No final de janeiro, relatos de que outra vacina COVID-19 teve sucesso em seus testes clínicos - oferecendo cerca de 70% de proteção - foi notícia de primeira página nos Estados Unidos . Mas quando a empresa de biotecnologia Novavax, sediada em Maryland, anunciou seus últimos resultados de testes impressionantes na semana passada, e uma taxa de eficácia de mais de 90 por cento, mesmo contra variantes do coronavírus, a resposta dos mesmos meios de comunicação foi silenciada em comparação ao anúncio inicial.
A diferença, é claro, era o momento: com três vacinas já autorizadas para uso emergencial pela Food and Drug Administration dos EUA, a nação já está “ inundada de outras vacinas ”, como disse o The New York Times .
Praticamente falando, isso é verdade. Se o FDA não vê nenhuma urgência, a vacina Novavax pode não estar disponível nos Estados Unidos por meses e, enquanto isso, o fornecimento nacional de outras doses excede a demanda.
Sua rápida chegada foi descrita nesta revista como “ o triunfo do mRNA ” - uma tecnologia de vacina totalmente nova cujo “potencial se estende muito além desta pandemia”. Outros meios de comunicação falam sobre “ um ponto de viragem na longa história das vacinas ”, que “ mudou a biotecnologia para sempre. ” Era fácil presumir, com base em todos esses relatórios, que as vacinas de mRNA já haviam provado ser as mais eficazes que você poderia obter - que eram melhores, mais elegantes e ainda mais legais do que qualquer outra vacina jamais poderia ser.
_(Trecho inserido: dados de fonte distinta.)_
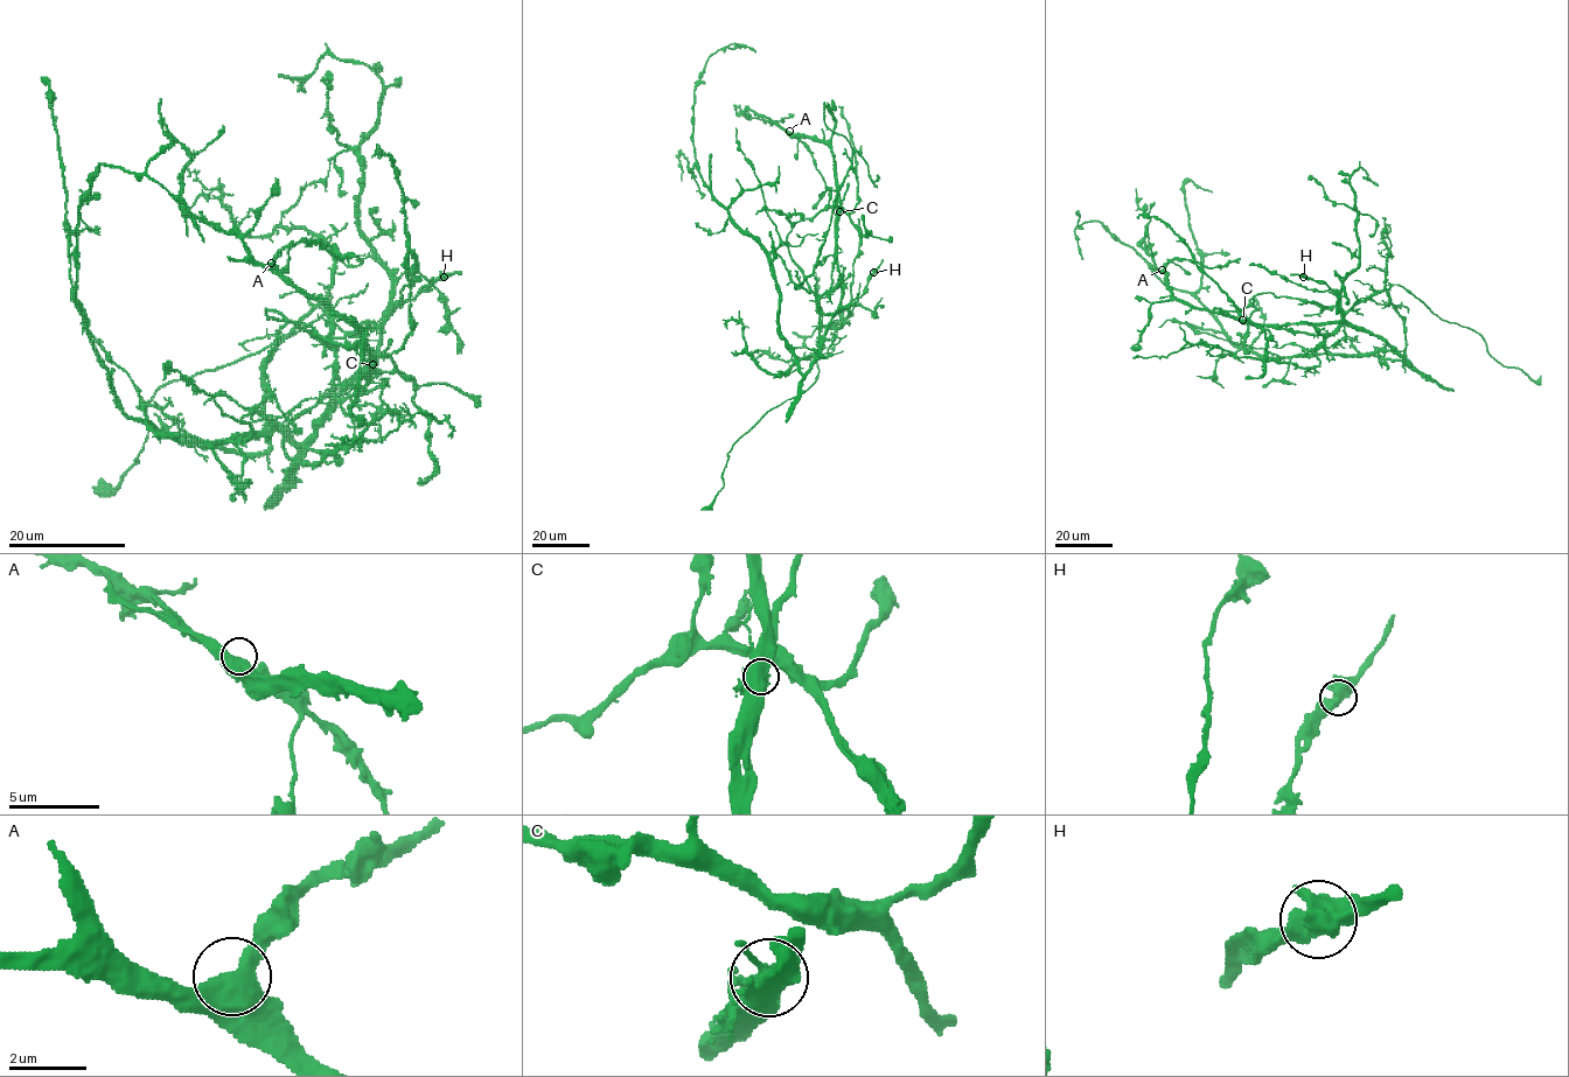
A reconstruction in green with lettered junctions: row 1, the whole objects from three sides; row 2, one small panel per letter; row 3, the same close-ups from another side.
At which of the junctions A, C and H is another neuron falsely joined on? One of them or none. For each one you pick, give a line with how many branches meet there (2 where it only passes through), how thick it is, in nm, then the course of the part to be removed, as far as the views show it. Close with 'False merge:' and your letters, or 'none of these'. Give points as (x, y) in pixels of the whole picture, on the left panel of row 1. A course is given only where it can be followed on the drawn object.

Os dados mais recentes da Novavax confirmam que é possível alcançar a mesma eficácia contra o COVID-19 com uma tecnologia mais familiar na qual mais pessoas podem confiar. (As outras vacinas de mRNA entregam taxas de eficácia de 95 e 94 por cento contra a cepa de coronavírus original em testes de Fase 3, em comparação com 96 por cento para Novavax em seu primeiro teste, e agora 90 por cento contra uma mistura de variantes.
O sucesso da vacina contra a pandemia, como escrevi no ano passado , nunca foi apenas sobre a tecnologia. Você precisava de uma boa vacina, com certeza - mas para lançá-la rapidamente, você também tinha que ter uma grande operação de ensaio clínico em andamento, e ela tinha que ser situada em lugares onde o vírus estaria se espalhando amplamente no momento certo . Mesmo que seu candidato funcionasse incrivelmente bem, se você não o estivesse testando no meio de um grande surto, teria que esperar muito tempo para que as evidências se acumulassem.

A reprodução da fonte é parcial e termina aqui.